Start of DATASET CONTENT

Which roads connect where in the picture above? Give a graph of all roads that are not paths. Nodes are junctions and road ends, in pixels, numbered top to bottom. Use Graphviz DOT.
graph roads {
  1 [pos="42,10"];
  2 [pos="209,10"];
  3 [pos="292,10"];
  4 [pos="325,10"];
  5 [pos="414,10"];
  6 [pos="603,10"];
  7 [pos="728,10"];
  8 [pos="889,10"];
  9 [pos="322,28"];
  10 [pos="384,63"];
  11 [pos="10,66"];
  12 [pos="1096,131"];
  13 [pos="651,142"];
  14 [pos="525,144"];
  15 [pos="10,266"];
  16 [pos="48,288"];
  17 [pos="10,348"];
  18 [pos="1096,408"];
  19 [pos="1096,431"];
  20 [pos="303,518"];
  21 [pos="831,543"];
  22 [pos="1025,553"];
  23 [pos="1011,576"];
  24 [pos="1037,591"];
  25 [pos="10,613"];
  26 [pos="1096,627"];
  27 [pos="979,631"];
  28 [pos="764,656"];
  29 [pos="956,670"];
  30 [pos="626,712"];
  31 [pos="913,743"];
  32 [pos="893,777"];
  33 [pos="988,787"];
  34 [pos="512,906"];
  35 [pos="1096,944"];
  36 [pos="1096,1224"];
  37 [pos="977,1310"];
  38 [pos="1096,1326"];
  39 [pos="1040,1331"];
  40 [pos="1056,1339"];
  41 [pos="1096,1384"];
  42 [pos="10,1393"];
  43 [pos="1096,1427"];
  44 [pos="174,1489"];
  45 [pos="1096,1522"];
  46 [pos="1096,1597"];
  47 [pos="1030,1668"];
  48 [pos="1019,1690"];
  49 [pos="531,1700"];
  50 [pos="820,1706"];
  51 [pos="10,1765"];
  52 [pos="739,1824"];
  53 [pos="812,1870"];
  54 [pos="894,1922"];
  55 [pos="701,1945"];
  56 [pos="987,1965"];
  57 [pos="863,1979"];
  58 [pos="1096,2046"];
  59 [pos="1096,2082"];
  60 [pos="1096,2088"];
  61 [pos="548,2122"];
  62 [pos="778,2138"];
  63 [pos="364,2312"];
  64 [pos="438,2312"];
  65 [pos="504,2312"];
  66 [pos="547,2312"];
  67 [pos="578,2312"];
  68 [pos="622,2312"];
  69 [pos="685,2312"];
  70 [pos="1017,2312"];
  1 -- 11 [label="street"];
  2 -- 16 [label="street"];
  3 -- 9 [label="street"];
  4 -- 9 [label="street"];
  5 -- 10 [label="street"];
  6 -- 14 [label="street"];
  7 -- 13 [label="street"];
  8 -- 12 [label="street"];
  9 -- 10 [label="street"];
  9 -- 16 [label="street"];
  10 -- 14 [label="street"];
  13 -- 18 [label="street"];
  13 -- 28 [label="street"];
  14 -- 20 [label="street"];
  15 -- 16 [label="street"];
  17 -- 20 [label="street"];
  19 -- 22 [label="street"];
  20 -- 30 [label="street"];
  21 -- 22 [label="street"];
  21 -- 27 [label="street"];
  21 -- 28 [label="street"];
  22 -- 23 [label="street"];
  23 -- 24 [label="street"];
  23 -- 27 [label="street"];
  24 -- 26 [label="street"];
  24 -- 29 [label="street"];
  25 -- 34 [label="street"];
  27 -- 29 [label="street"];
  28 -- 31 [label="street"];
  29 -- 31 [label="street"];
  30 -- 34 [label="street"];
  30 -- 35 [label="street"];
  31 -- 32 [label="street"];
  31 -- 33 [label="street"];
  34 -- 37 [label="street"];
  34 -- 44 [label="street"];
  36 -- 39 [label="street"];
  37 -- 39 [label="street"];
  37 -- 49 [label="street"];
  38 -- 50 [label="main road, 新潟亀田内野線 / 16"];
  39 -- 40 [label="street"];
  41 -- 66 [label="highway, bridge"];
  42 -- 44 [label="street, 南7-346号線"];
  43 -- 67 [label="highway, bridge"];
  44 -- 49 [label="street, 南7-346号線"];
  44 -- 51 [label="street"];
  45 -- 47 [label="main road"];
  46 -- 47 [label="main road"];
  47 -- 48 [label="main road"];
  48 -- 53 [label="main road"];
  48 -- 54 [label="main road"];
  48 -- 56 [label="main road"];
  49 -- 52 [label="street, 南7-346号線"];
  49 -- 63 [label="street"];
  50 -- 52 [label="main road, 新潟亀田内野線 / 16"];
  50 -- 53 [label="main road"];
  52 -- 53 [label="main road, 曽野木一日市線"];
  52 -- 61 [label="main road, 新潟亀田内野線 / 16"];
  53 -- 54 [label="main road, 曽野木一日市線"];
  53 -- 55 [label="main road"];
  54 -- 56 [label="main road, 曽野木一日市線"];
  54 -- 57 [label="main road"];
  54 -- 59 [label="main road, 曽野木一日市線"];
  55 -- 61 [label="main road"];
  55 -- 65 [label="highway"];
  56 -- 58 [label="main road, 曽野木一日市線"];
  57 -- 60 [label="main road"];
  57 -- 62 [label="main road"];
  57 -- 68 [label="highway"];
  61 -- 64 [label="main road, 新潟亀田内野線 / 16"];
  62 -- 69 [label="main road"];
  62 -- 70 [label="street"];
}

End of DATASET CONTENT

WORK ITEM.
Restate the entries above word for word.

SOLUTION FOR THIS EXERCISE.
Which roads connect where in the picture above? Give a graph of all roads that are not paths. Nodes are junctions and road ends, in pixels, numbered top to bottom. Use Graphviz DOT.
graph roads {
  1 [pos="42,10"];
  2 [pos="209,10"];
  3 [pos="292,10"];
  4 [pos="325,10"];
  5 [pos="414,10"];
  6 [pos="603,10"];
  7 [pos="728,10"];
  8 [pos="889,10"];
  9 [pos="322,28"];
  10 [pos="384,63"];
  11 [pos="10,66"];
  12 [pos="1096,131"];
  13 [pos="651,142"];
  14 [pos="525,144"];
  15 [pos="10,266"];
  16 [pos="48,288"];
  17 [pos="10,348"];
  18 [pos="1096,408"];
  19 [pos="1096,431"];
  20 [pos="303,518"];
  21 [pos="831,543"];
  22 [pos="1025,553"];
  23 [pos="1011,576"];
  24 [pos="1037,591"];
  25 [pos="10,613"];
  26 [pos="1096,627"];
  27 [pos="979,631"];
  28 [pos="764,656"];
  29 [pos="956,670"];
  30 [pos="626,712"];
  31 [pos="913,743"];
  32 [pos="893,777"];
  33 [pos="988,787"];
  34 [pos="512,906"];
  35 [pos="1096,944"];
  36 [pos="1096,1224"];
  37 [pos="977,1310"];
  38 [pos="1096,1326"];
  39 [pos="1040,1331"];
  40 [pos="1056,1339"];
  41 [pos="1096,1384"];
  42 [pos="10,1393"];
  43 [pos="1096,1427"];
  44 [pos="174,1489"];
  45 [pos="1096,1522"];
  46 [pos="1096,1597"];
  47 [pos="1030,1668"];
  48 [pos="1019,1690"];
  49 [pos="531,1700"];
  50 [pos="820,1706"];
  51 [pos="10,1765"];
  52 [pos="739,1824"];
  53 [pos="812,1870"];
  54 [pos="894,1922"];
  55 [pos="701,1945"];
  56 [pos="987,1965"];
  57 [pos="863,1979"];
  58 [pos="1096,2046"];
  59 [pos="1096,2082"];
  60 [pos="1096,2088"];
  61 [pos="548,2122"];
  62 [pos="778,2138"];
  63 [pos="364,2312"];
  64 [pos="438,2312"];
  65 [pos="504,2312"];
  66 [pos="547,2312"];
  67 [pos="578,2312"];
  68 [pos="622,2312"];
  69 [pos="685,2312"];
  70 [pos="1017,2312"];
  1 -- 11 [label="street"];
  2 -- 16 [label="street"];
  3 -- 9 [label="street"];
  4 -- 9 [label="street"];
  5 -- 10 [label="street"];
  6 -- 14 [label="street"];
  7 -- 13 [label="street"];
  8 -- 12 [label="street"];
  9 -- 10 [label="street"];
  9 -- 16 [label="street"];
  10 -- 14 [label="street"];
  13 -- 18 [label="street"];
  13 -- 28 [label="street"];
  14 -- 20 [label="street"];
  15 -- 16 [label="street"];
  17 -- 20 [label="street"];
  19 -- 22 [label="street"];
  20 -- 30 [label="street"];
  21 -- 22 [label="street"];
  21 -- 27 [label="street"];
  21 -- 28 [label="street"];
  22 -- 23 [label="street"];
  23 -- 24 [label="street"];
  23 -- 27 [label="street"];
  24 -- 26 [label="street"];
  24 -- 29 [label="street"];
  25 -- 34 [label="street"];
  27 -- 29 [label="street"];
  28 -- 31 [label="street"];
  29 -- 31 [label="street"];
  30 -- 34 [label="street"];
  30 -- 35 [label="street"];
  31 -- 32 [label="street"];
  31 -- 33 [label="street"];
  34 -- 37 [label="street"];
  34 -- 44 [label="street"];
  36 -- 39 [label="street"];
  37 -- 39 [label="street"];
  37 -- 49 [label="street"];
  38 -- 50 [label="main road, 新潟亀田内野線 / 16"];
  39 -- 40 [label="street"];
  41 -- 66 [label="highway, bridge"];
  42 -- 44 [label="street, 南7-346号線"];
  43 -- 67 [label="highway, bridge"];
  44 -- 49 [label="street, 南7-346号線"];
  44 -- 51 [label="street"];
  45 -- 47 [label="main road"];
  46 -- 47 [label="main road"];
  47 -- 48 [label="main road"];
  48 -- 53 [label="main road"];
  48 -- 54 [label="main road"];
  48 -- 56 [label="main road"];
  49 -- 52 [label="street, 南7-346号線"];
  49 -- 63 [label="street"];
  50 -- 52 [label="main road, 新潟亀田内野線 / 16"];
  50 -- 53 [label="main road"];
  52 -- 53 [label="main road, 曽野木一日市線"];
  52 -- 61 [label="main road, 新潟亀田内野線 / 16"];
  53 -- 54 [label="main road, 曽野木一日市線"];
  53 -- 55 [label="main road"];
  54 -- 56 [label="main road, 曽野木一日市線"];
  54 -- 57 [label="main road"];
  54 -- 59 [label="main road, 曽野木一日市線"];
  55 -- 61 [label="main road"];
  55 -- 65 [label="highway"];
  56 -- 58 [label="main road, 曽野木一日市線"];
  57 -- 60 [label="main road"];
  57 -- 62 [label="main road"];
  57 -- 68 [label="highway"];
  61 -- 64 [label="main road, 新潟亀田内野線 / 16"];
  62 -- 69 [label="main road"];
  62 -- 70 [label="street"];
}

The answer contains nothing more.